Les prix consommateurs ont quant à eux plafonné, comme en 2016. Aujourd'hui, les limites sont fixées entre 3 à 3,50 euros le kilo. « On a donc une valorisation supérieure à l'an dernier », ce qui explique les résultats des études consommateurs faisant état d'une augmentation des prix en 2018, comparé à 2017. « C'est donc une année difficile, voire très difficile, que nous venons de clôturer. » Au niveau des producteurs, « c'était l'apocalypse en stations de conditionnement. De fait, seulement une minorité de producteurs va s'en sortir correctement cette année ». Quant au marché, « il y a un équilibre difficile à trouver. Quand on ne réalise qu'un tiers des volumes à l'export, maintenant ces marchés se ferment... ».
« On a ramé toute la saison »
Sur le marché, on constate un engouement limité pour le produit, un manque de confiance des consommateurs et des distributeurs. Comme l'a résumé Raphaël Martinez, « on a ramé pendant toute la saison. Il faut l'admettre, la qualité de l'abricot est en question ». Une tendance lourde désormais car le marché se complique depuis trois ans, avec « une qualité hétérogène sur le marché français. [...] Certes, nous avons des perspectives en recul sur les plantations mais il est nécessaire de travailler sur la cohérence de l'offre, tant en qualité qu'en quantité ». L'AOP pêches et abricots de France travaille donc sur la qualité gustative des abricots. Mais « c'est un travail à mener avec la grande distribution. On met l'accent aussi sur la connaissance du marché car on note un éclatement de celui-ci. C'est une filière qui doit encore se structurer entre l'offre et la demande. Enfin, on focalise aussi notre discours sur les vergers écoresponsables car les attentes consommateurs sont fondamentales : expliquer ce que font les arboriculteurs dans leur verger est le message que l'on veut faire passer. Et on le voit, 82 % des consommateurs sont sensibles à ce message. »

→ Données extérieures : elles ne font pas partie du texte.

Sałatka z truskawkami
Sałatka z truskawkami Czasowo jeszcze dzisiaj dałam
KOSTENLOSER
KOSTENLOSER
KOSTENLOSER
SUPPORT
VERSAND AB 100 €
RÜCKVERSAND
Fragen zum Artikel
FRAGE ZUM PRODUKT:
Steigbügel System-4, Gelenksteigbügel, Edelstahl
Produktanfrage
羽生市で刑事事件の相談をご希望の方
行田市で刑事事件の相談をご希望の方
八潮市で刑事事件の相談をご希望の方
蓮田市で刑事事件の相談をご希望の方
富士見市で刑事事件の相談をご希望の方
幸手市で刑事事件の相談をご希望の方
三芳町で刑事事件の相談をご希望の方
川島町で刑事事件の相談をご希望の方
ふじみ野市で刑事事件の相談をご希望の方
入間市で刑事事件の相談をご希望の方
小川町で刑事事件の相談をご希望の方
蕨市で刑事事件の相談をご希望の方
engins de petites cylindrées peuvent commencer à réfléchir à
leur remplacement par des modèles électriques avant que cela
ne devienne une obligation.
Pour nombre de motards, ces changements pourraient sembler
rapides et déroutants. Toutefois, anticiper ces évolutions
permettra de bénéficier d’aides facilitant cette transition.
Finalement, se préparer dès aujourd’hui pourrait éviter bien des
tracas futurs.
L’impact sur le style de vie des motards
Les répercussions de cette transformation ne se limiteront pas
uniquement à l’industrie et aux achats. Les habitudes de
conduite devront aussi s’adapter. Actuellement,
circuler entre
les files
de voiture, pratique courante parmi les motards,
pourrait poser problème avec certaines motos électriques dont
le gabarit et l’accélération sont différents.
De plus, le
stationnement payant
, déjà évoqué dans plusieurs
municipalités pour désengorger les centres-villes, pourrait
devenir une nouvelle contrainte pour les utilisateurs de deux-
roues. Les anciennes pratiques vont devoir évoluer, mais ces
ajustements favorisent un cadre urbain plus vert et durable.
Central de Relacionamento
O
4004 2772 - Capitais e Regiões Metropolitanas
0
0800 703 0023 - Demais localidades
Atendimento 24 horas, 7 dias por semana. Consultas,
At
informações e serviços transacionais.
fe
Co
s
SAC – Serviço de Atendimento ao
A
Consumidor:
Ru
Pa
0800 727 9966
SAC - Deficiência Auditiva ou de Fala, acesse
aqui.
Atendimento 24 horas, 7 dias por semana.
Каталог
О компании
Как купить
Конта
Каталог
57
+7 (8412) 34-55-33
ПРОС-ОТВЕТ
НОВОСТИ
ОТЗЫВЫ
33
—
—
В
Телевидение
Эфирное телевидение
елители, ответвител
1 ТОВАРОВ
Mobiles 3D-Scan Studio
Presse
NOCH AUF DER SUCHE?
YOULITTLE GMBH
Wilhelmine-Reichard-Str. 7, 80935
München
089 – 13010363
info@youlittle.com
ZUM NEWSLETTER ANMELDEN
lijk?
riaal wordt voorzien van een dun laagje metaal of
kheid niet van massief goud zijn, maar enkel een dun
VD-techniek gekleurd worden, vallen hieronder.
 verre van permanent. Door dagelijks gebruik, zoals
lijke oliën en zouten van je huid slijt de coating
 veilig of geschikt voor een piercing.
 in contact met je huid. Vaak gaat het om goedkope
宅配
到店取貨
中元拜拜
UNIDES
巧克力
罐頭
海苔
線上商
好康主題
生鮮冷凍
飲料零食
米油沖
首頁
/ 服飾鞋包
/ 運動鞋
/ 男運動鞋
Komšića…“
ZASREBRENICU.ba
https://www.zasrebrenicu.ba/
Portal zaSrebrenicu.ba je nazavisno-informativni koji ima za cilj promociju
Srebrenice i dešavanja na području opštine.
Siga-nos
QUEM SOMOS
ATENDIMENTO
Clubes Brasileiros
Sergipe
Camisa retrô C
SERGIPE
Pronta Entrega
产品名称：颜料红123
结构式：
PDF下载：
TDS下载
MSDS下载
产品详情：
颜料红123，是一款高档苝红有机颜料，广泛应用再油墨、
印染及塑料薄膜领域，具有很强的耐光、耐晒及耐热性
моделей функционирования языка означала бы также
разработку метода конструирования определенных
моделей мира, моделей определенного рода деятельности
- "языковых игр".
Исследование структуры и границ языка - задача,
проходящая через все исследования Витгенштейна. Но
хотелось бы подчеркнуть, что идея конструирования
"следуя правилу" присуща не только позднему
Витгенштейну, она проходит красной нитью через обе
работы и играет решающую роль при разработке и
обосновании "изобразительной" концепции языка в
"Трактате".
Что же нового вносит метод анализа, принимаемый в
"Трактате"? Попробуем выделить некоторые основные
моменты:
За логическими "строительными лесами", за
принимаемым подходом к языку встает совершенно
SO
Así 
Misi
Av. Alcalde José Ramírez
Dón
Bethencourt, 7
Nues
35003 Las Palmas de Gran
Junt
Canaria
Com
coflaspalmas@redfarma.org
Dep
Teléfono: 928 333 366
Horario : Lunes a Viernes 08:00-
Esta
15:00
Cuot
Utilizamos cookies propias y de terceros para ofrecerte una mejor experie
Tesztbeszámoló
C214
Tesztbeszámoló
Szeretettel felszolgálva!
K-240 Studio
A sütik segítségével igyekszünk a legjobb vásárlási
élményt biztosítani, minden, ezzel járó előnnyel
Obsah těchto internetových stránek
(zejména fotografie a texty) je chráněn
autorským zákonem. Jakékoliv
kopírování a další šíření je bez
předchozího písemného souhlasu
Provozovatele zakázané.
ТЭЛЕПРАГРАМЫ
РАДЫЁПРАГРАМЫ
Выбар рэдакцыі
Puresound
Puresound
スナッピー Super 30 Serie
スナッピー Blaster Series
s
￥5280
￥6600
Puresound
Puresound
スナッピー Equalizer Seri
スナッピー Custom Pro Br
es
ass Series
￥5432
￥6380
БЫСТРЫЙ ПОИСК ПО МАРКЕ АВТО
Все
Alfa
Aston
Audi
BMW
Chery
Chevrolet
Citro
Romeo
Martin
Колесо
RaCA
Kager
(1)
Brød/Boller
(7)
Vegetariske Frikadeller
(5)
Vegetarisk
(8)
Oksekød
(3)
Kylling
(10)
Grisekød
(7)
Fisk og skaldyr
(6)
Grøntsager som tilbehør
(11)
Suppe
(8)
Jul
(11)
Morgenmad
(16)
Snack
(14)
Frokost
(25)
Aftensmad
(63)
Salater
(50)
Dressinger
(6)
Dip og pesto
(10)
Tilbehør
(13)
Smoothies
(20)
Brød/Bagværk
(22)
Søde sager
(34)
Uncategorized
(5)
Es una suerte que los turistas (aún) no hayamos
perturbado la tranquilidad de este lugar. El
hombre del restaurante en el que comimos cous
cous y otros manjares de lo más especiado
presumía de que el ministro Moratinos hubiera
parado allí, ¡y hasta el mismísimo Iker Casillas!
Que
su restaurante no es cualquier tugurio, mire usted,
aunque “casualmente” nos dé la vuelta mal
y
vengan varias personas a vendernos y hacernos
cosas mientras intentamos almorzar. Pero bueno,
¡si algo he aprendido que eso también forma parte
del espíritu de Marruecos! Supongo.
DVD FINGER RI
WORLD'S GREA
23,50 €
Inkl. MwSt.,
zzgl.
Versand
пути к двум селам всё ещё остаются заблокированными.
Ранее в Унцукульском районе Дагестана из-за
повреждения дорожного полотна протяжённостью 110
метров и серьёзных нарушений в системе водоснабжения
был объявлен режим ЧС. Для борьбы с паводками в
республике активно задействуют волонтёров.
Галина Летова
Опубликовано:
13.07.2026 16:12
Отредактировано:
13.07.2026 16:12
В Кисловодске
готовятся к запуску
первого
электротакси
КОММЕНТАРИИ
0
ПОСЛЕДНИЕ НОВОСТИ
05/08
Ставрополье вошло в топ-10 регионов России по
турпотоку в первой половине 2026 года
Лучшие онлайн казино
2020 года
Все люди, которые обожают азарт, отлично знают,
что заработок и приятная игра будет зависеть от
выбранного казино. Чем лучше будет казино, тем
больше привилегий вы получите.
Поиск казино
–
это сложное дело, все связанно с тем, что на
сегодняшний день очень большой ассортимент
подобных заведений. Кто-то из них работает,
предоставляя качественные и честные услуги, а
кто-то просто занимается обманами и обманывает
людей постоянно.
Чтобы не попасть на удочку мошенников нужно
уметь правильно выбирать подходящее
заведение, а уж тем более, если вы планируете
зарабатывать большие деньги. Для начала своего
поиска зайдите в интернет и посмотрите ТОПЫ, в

Présent dans la salle, Romain Zawieja, en charge du sourcing pour l'enseigne Carrefour, a opiné : « Je partage ce qui a été dit sur l'hétérogénéité de l'offre française en abricots. On a travaillé sur ce sujet avec le CTIFL et l'AOP pêches et abricots de France pour établir un constat et avoir des objectifs de progression. Je sais les efforts faits par les producteurs mais on note une hétérogénéité de l'offre qui pose problème. Il faut qu'on arrive à trouver des solutions ».